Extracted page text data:

§

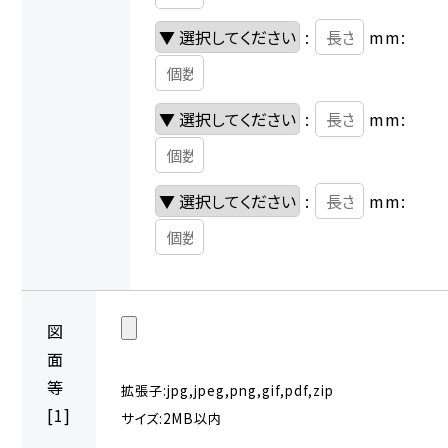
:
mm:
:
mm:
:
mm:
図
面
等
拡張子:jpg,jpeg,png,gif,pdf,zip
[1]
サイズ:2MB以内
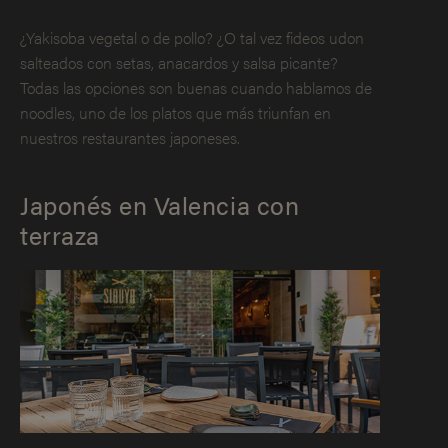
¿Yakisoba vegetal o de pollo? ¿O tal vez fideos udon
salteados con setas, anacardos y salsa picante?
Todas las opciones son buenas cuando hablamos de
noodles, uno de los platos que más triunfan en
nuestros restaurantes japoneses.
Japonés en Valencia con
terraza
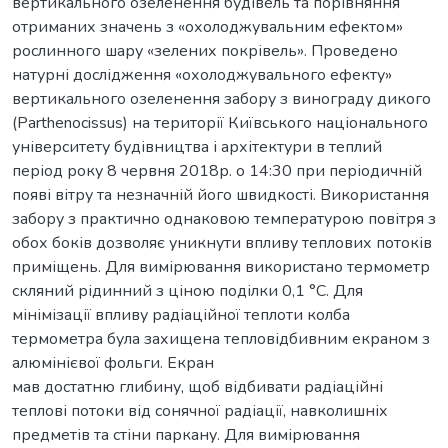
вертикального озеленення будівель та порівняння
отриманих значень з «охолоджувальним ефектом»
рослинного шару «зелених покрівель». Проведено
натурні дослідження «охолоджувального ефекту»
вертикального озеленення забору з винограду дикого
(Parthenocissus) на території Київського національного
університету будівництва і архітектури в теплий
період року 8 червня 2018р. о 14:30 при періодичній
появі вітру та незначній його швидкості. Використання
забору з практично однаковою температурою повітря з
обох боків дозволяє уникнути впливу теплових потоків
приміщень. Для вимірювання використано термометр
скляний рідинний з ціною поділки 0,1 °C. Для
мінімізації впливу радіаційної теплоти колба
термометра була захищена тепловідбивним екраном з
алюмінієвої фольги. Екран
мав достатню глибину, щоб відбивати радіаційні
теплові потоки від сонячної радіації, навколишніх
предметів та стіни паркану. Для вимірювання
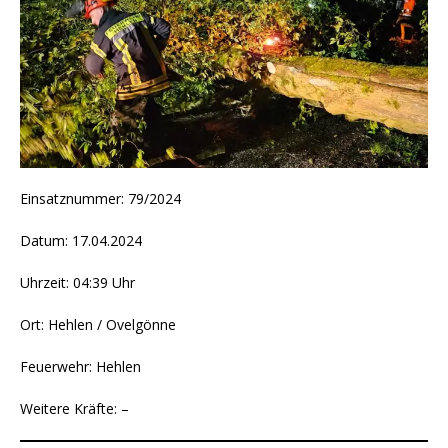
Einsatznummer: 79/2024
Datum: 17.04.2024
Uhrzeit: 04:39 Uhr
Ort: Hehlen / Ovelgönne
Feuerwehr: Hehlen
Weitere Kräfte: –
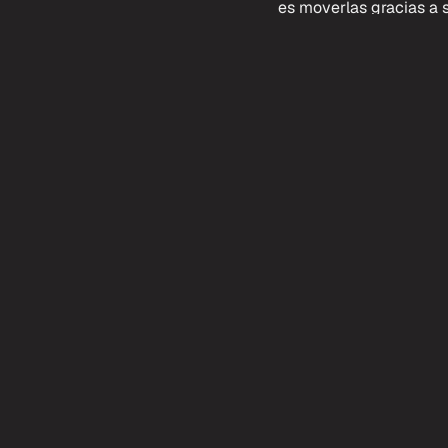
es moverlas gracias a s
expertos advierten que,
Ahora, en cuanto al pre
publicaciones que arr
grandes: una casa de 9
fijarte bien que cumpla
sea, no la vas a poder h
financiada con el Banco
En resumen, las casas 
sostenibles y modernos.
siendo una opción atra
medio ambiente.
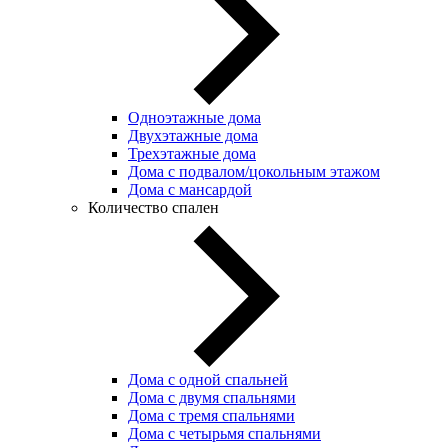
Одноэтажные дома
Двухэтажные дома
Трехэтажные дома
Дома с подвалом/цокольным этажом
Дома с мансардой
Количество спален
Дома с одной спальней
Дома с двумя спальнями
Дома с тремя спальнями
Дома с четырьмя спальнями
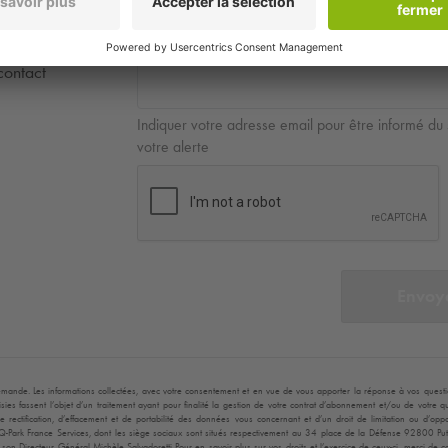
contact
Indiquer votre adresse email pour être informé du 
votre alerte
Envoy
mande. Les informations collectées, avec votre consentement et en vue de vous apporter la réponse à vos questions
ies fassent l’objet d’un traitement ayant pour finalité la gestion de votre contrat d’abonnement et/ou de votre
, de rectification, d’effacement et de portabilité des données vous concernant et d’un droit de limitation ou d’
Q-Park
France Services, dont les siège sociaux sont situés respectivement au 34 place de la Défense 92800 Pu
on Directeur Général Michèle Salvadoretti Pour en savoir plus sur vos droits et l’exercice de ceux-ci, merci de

§

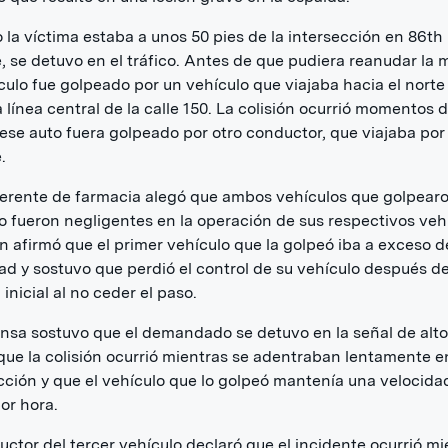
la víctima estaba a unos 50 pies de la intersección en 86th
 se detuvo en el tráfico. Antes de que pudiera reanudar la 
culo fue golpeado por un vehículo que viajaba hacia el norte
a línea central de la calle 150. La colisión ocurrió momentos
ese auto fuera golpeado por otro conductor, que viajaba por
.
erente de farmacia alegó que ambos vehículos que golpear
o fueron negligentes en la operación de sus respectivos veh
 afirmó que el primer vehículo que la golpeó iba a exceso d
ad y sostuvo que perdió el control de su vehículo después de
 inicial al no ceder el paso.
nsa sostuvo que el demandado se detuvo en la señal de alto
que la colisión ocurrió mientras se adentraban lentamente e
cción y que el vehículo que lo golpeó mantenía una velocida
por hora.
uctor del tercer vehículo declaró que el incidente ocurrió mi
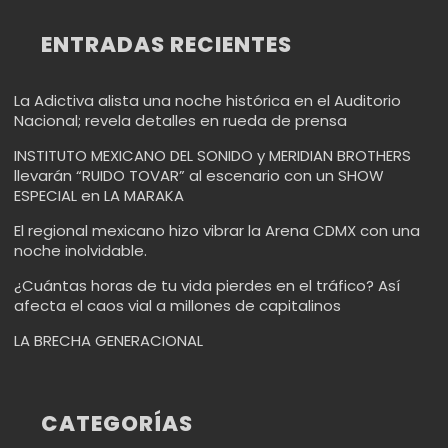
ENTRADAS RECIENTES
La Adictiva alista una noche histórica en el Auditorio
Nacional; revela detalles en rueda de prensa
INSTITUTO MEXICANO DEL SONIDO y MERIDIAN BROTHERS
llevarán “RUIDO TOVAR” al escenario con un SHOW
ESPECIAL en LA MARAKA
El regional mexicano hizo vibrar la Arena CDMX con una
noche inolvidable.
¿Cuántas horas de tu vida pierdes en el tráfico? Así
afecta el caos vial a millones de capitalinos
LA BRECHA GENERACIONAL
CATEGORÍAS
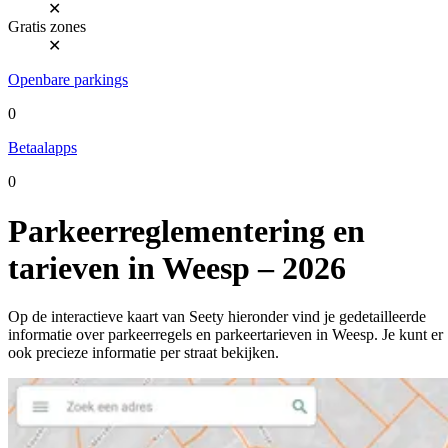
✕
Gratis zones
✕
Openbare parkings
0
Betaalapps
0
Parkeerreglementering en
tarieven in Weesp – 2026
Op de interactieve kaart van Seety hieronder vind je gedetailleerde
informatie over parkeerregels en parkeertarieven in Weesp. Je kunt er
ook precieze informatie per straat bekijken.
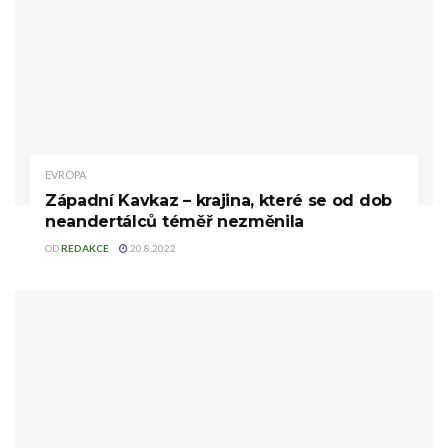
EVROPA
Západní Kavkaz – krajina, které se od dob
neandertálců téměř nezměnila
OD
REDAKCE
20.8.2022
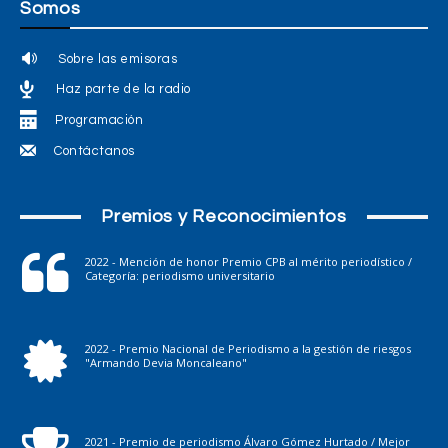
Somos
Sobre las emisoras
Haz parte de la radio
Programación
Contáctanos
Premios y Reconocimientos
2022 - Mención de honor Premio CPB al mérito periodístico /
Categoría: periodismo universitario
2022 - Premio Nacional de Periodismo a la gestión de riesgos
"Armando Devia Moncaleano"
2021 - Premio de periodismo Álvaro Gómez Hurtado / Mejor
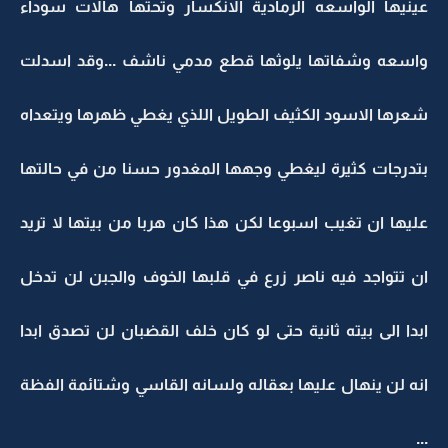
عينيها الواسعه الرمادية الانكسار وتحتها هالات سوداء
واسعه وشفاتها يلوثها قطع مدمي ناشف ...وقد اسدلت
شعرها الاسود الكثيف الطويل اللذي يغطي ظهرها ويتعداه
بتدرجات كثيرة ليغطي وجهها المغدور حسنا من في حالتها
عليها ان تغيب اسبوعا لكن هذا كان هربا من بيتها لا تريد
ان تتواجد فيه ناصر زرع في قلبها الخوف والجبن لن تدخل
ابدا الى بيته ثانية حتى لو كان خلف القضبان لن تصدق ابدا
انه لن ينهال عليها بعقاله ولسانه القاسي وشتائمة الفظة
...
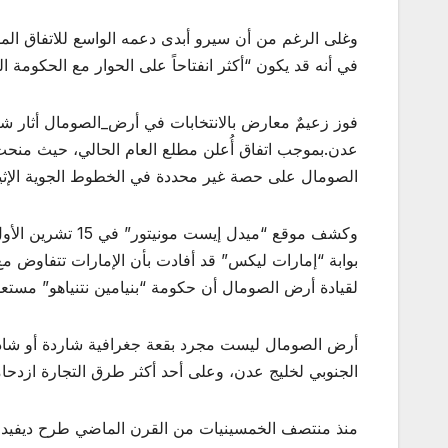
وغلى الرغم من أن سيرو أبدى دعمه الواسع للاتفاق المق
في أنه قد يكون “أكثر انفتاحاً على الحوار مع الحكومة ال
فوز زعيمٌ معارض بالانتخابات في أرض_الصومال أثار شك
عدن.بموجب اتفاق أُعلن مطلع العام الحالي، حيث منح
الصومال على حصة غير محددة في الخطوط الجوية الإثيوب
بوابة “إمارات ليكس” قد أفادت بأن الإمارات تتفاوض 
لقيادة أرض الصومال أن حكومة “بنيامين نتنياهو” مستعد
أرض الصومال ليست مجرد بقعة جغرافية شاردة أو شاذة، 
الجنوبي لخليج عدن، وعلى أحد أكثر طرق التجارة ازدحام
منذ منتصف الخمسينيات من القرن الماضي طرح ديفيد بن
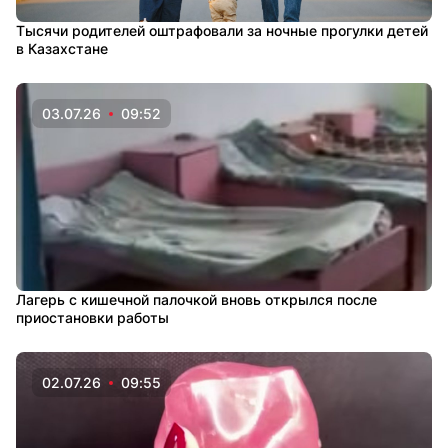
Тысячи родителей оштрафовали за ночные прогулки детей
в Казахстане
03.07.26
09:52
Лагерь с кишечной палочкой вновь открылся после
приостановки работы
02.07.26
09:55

§

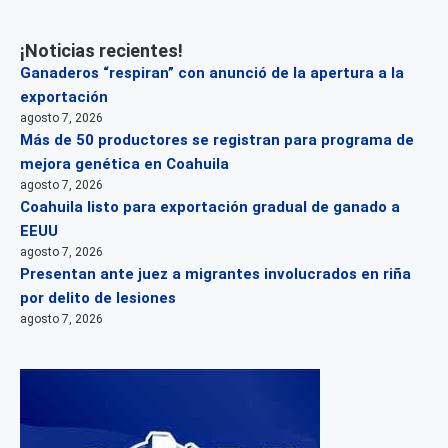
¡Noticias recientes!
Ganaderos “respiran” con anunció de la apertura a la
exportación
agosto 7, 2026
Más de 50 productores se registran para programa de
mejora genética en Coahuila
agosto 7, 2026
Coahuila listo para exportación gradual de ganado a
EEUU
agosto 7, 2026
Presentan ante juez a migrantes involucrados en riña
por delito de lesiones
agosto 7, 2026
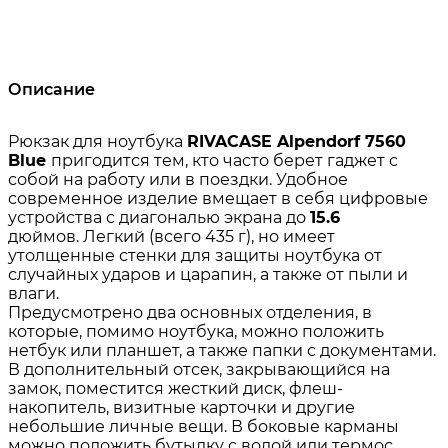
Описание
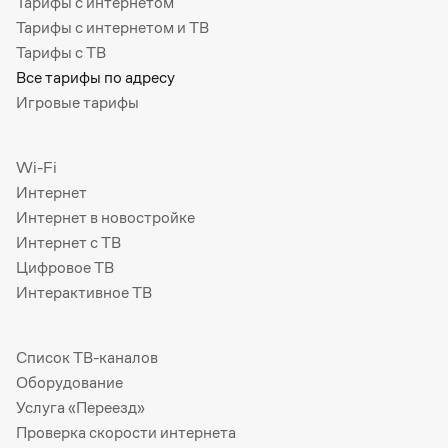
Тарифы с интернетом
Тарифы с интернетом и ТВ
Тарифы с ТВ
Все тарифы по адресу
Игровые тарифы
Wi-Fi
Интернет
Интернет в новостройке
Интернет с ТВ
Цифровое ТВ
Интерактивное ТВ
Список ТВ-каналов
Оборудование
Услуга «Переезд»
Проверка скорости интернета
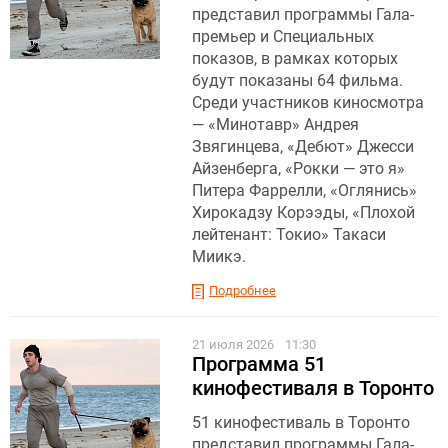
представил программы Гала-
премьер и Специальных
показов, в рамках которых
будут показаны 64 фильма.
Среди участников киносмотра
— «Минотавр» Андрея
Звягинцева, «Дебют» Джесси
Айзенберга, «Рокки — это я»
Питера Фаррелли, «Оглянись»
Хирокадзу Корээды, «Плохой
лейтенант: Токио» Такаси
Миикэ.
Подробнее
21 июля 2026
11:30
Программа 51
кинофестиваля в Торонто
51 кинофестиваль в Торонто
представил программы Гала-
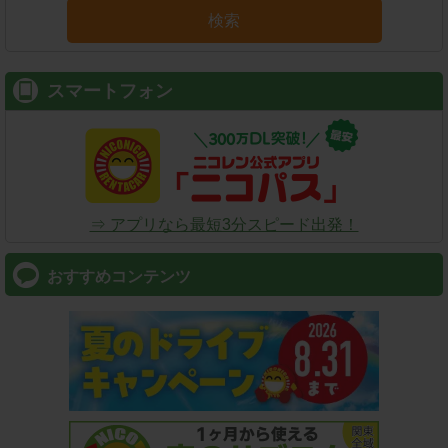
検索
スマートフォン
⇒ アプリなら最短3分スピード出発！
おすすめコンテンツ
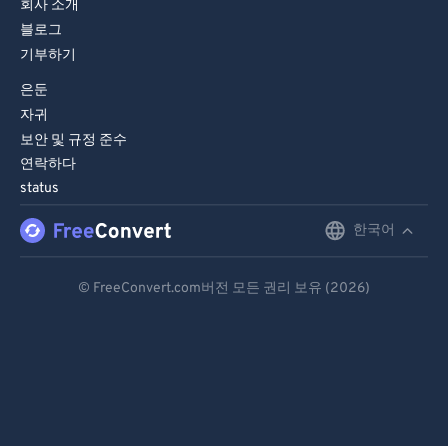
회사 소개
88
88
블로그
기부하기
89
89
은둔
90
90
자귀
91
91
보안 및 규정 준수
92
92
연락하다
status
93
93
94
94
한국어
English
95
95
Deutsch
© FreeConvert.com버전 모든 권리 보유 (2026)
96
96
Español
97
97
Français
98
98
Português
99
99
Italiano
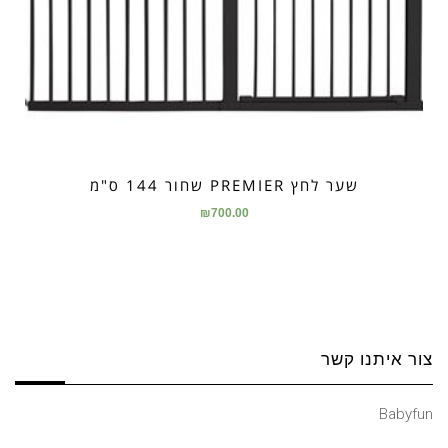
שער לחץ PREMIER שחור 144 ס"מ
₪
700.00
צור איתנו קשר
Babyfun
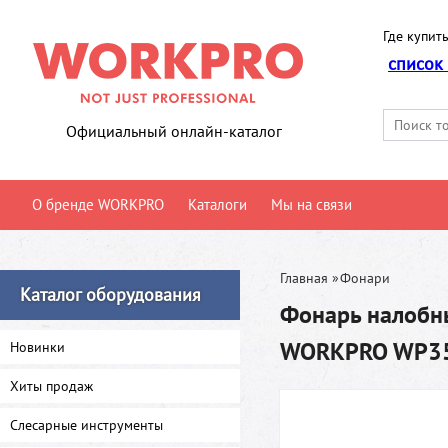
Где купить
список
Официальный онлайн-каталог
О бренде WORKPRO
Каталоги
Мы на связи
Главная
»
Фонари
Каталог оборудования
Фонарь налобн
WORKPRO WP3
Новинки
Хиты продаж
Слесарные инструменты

§

WHAT NEEDS TO BE DONE:
Count the lines of the extracted page text data above that contain the string "عليها". Reply with the number only.

RESPONSE AREA:
2